بڵاوکراوەتەوە: 25.11.2018
We are terribly stressed. After a long and exhausting day full of new impressions, we can just swim a little in the homestay pool, shower, eat - and then fall asleep exhausted. No blogging, no reading - nothing at all. Angkor is demanding and impressive.
What can you write about a place that has been a World Heritage Site for 25 years, visited by a multitude of people every year, and has already been written about so much? Let's start with everyday life: the (sometimes huge - they had up to 100,000 inhabitants) temple and monastery complexes are located about 8 km from the nearest city, Siem Reap. Not long ago, there was no city there, just a small village. But then Angkor became one of the world's main tourist destinations - and Siem Reap became something beyond belief. When we took a shared taxi from the Thai border to the city, we had the impression of landing in a mini Las Vegas (without actually knowing Vegas): a wide boulevard, unbelievably many modern, large, noble-looking, but tasteless hotel buildings on both sides. You would never think that Cambodia is actually a very poor country.
The day after our arrival, we had a holiday and visited the Buddhist Festival of Lights. Siem Reap is one of the places famous for how this festival is celebrated here - it attracts visitors from all over Cambodia. There is a fair atmosphere on the banks of the river that runs through the city. Food stalls with all kinds of goodies at low prices are set up everywhere. In the afternoon, there are boat races on the river and in the evening there is a fireworks display. Afterwards, flower arrangements decorated with candles and incense sticks are set afloat in the river. The celebrations go on until late at night - and almost only by locals. Hardly any tourists visit this nice festival.
A few steps further, a complete change of scenery: fancy eateries selling burgers, spaghetti, tortillas, and Illy coffee at prices that are almost as high as in Europe.
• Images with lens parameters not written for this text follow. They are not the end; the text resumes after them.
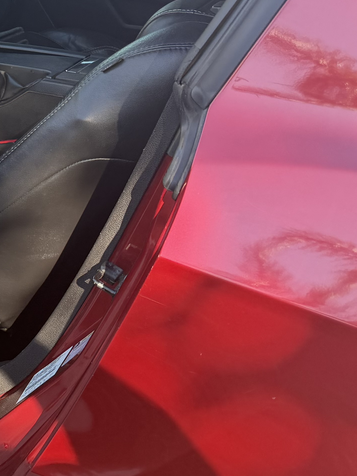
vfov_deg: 26.7
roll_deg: +3.7
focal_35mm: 72
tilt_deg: -27.5
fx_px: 990
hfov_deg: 16.6
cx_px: -308
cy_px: 130
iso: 80
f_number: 1.78
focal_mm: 6.76
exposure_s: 1/274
Here they all are, the tourists from the rich countries. Not a single local person can be found among the guests. Siem Reap was a clearly divided city that day. Later, we also got to know the cheap tourist street, with the fast food restaurants. Burgers and spaghetti are also available here.
The high prices (usually in dollars) in the city in the midst of impoverished Cambodia; the upscale restaurants with six-course menus and wine pairings that seem outright frivolous when you see the living conditions of the people in the countryside; the sometimes wild traffic - so no, we don't like Siem Reap, we feel uncomfortable here, we haven't even found a restaurant where we could eat decently and somewhat authentically. However, we (unconsciously) were incredibly wise when we chose The Natural Homestay as our accommodation. Located on the outskirts of the city, only accessible via an adventurous dirt road, we have everything our hearts desire here: a beautiful room, a pool (so large that I can actually swim), good Cambodian breakfast, free bicycles, and a super nice and competent staff. That's how Angkor brings joy. And yes, I'm afraid you have to come here simply because of the temples, no matter what Siem Reap is like.